Tumen exhibition expresses passion for Jewish narrative
For more years than anyone can remember, a clutch of Jewish ritual objects sat in cases on the mezzanine of Goldfarb Library, an out-of-the-way location for an unremarked-upon selection from what is actually a jewel of Brandeis’ vast store of Judaica – the Bernice and Henry Tumen Collection.
Individual objects were interesting enough, but the exhibit lacked context and cohesion. Few people gave it a second look.
That all changed recently, as Zachary Albert, who received his master’s in Near Eastern and Judaic Studies this spring, unveiled a parting gift to the university – a refurbished, contextualized display with explanatory wall panels and QR codes for quick access to additional information. Now the exhibit suggests motivations and influences that shaped the spice boxes, Kiddush cups, Torah pointers, menorahs and other objects.
Nor is Albert’s contribution limited to what you can see there. He also photographed the entire 177-object Tumen Collection and created an online finding aid.
Albert, who wrote his master’s thesis on museum narratives of the Holocaust, has concerned himself with museum exhibits and their impacts from an early age.
“I went to school in Allen, Texas,” the only Jew in his school, he said during a chat as the new exhibit went up. “There was a sixth-grade trip to the holocaust museum in Dallas, and I was nervous that people would be watching me, asking each other ‘How will he react?’ My Mom and I went a week before so I would not be overwhelmed.”
As it turned out, he was overwhelmed in a wholly different way. A group of survivors was in the museum when he went with his mother “and I loved them,” Albert recalls. “They were so warm, and I was amazed by what they had been through.”
As a result, he began volunteering at the museum. His interest in the Holocaust and Jewish artifacts blossomed into a bar mitzvah project through which he secured for the Dallas museum a Torah scroll from the Czech scrolls collection at London’s Westminster Synagogue, where Torahs looted and often desecrated by the Nazis are preserved.

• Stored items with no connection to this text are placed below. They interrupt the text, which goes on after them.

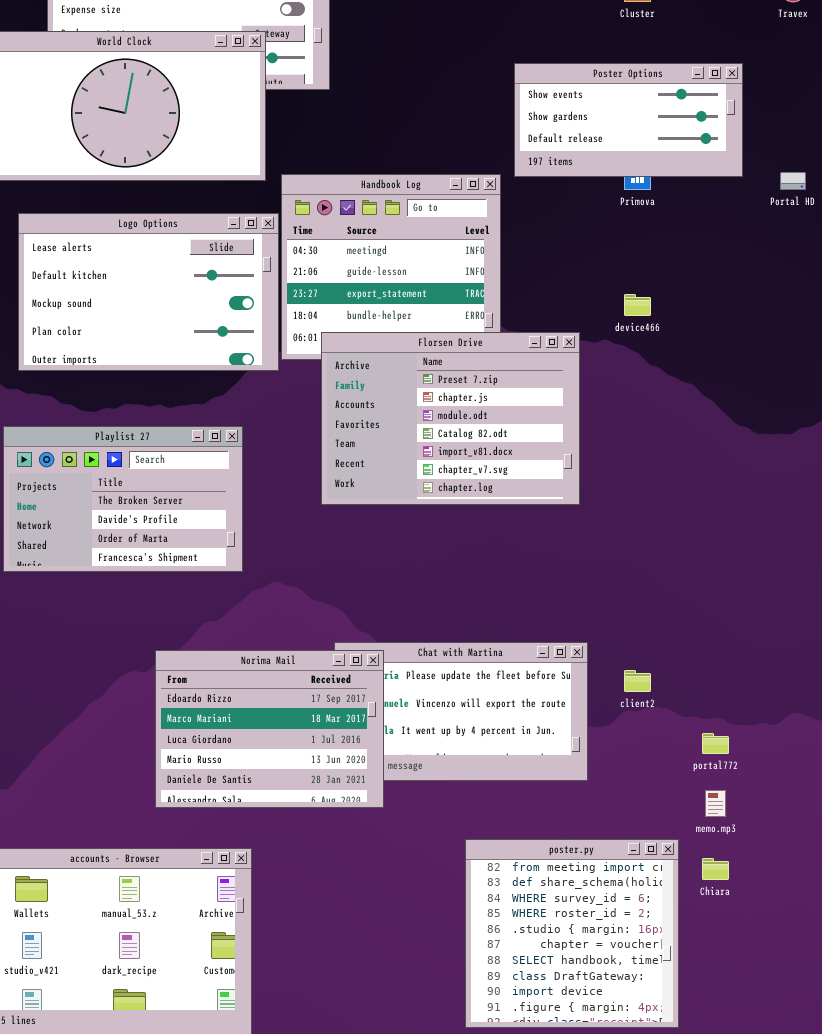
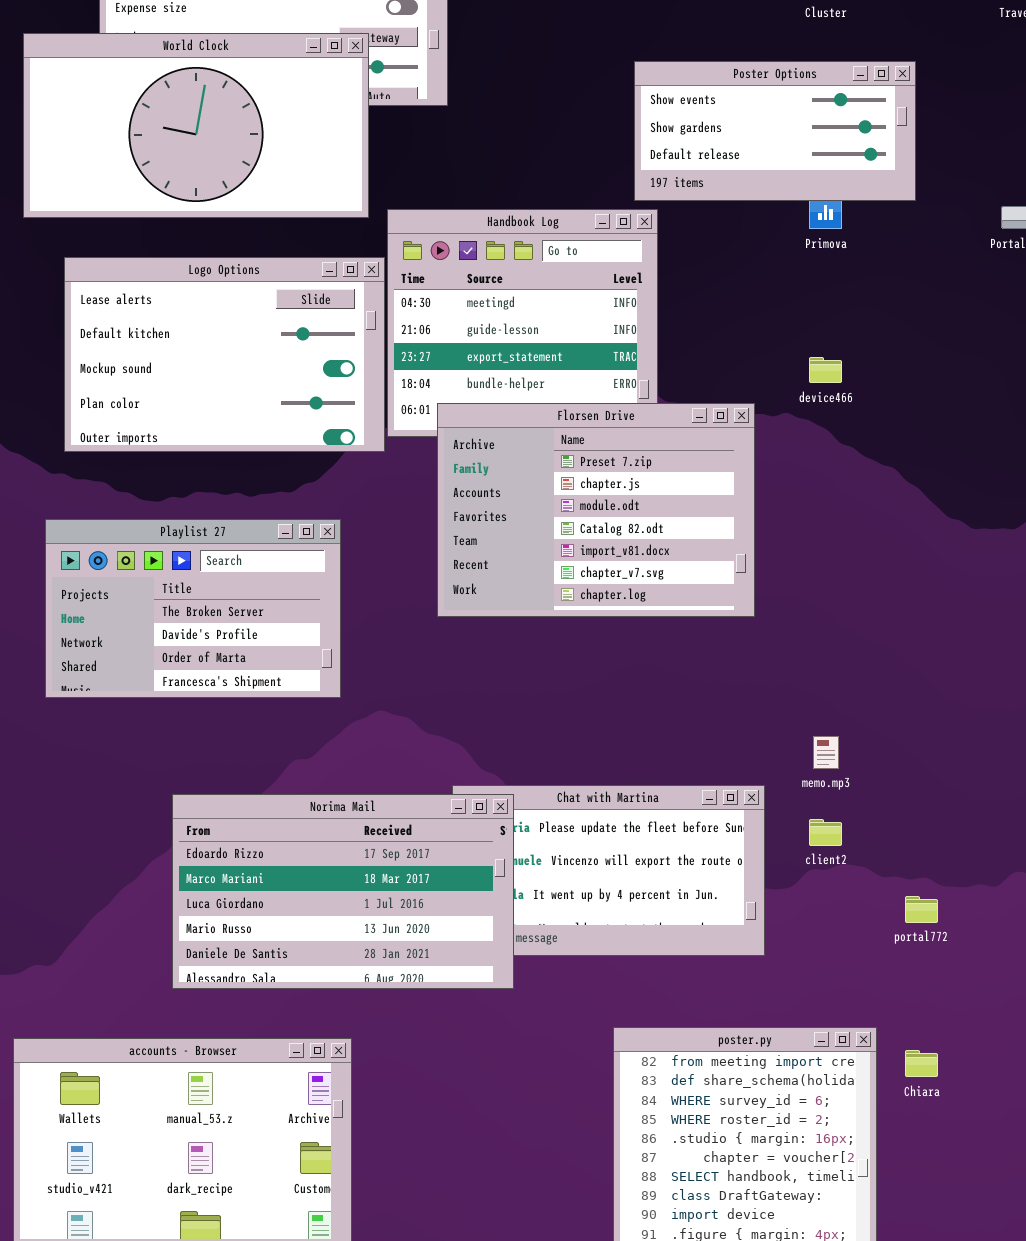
Poster Options: [514,63,743,177] -> [634,61,916,201], moved
Norima Mail: [155,650,384,808] -> [172,794,514,989], resized
memo.mp3: [705,790,726,817] -> [813,736,839,769], moved

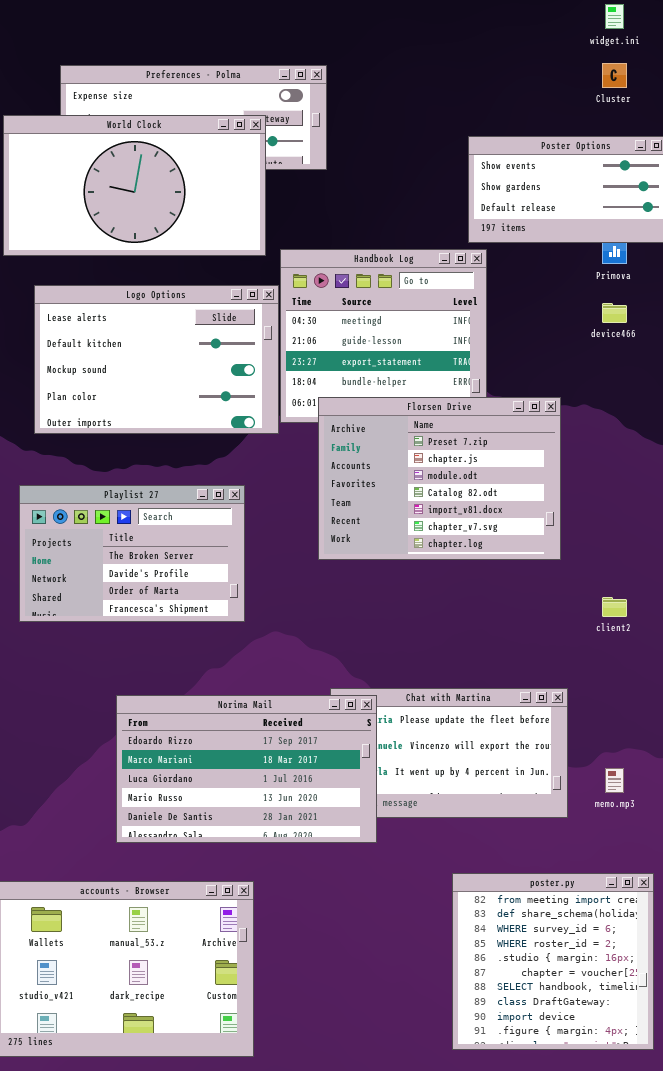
device466: [809,357,842,383] -> [602,303,627,323], moved
memo.mp3: [813,736,839,769] -> [605,768,624,793], moved
client2: [809,819,842,846] -> [602,597,627,617], moved

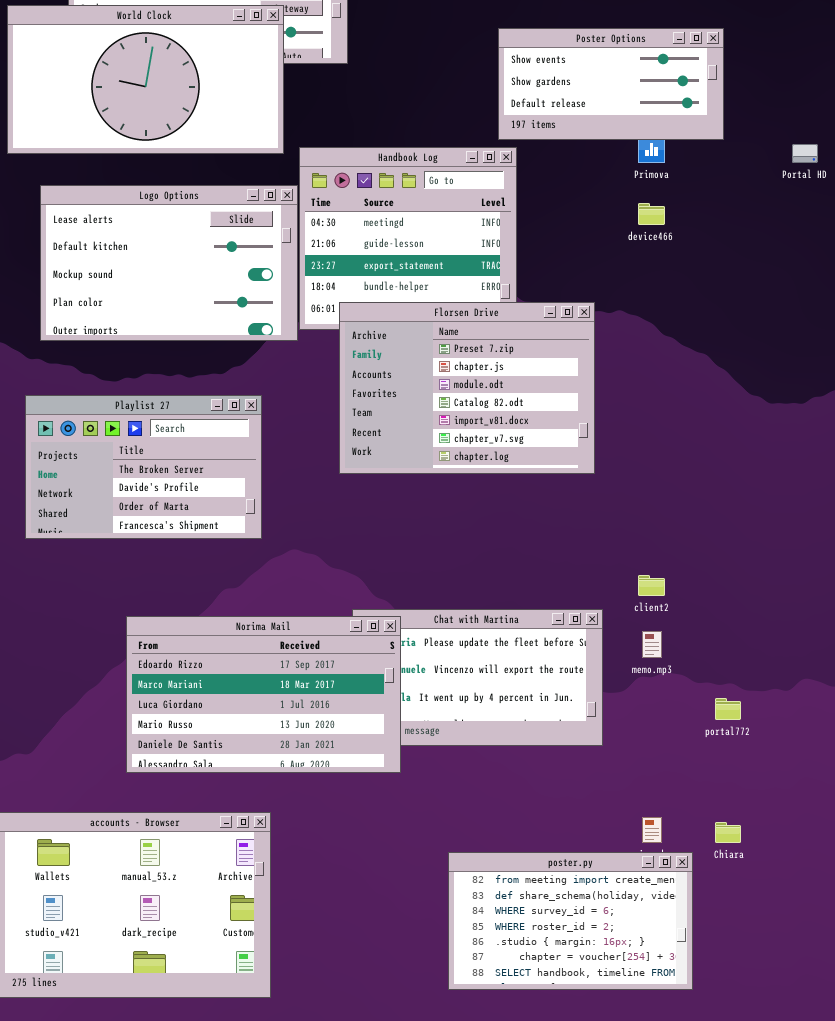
client2: [602,597,627,617] -> [638,575,665,596], moved
memo.mp3: [605,768,624,793] -> [642,631,662,658], moved
poster.py: [452,873,654,1050] -> [448,852,693,990], resized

A second-degree black belt, he staged a “board breakathon,” raising $7,000 to bring the Torah to this country. The story was chronicled in a film by Robert O. Curry, “Dancing with Torah.”
“I feel a loving burden from the survivors to tell the story after they are gone,” Albert said. “My generation will be the last to say they actually met a Holocaust survivor.”
Turning to the Tumen collection, he said that “a lot of these artifacts speak to living traditions that have gone through the filters of other cultures” – a reason for his arrangement of some of the pieces against a background of Christian and Muslim imagery.
The collection was assembled over many years by Dr. Henry J. Tumen and Bernice Tumen of Philadelphia. Dr. Tumen, who died in 1994, was a gastroenterologist, professor of medicine, and the chairman of the Department of Medicine at the Graduate School of Medicine and Graduate Hospital of the University of Pennsylvania.
Most pieces in the collection are from the 19th and 20th centuries, but some are ancient – as far back as the 2nd century. The collection was given to the Rose Art Museum in 1981, and is now under the care of the university’s Archives and Special Collections Department.
When he took leave of Brandeis in late June, Albert was headed for Poland, where he will be one of 10 graduate students participating in the Auschwitz Jewish Center Fellows Program this summer. He then will become education and public engagement coordinator for the Los Angeles Museum of the Holocaust.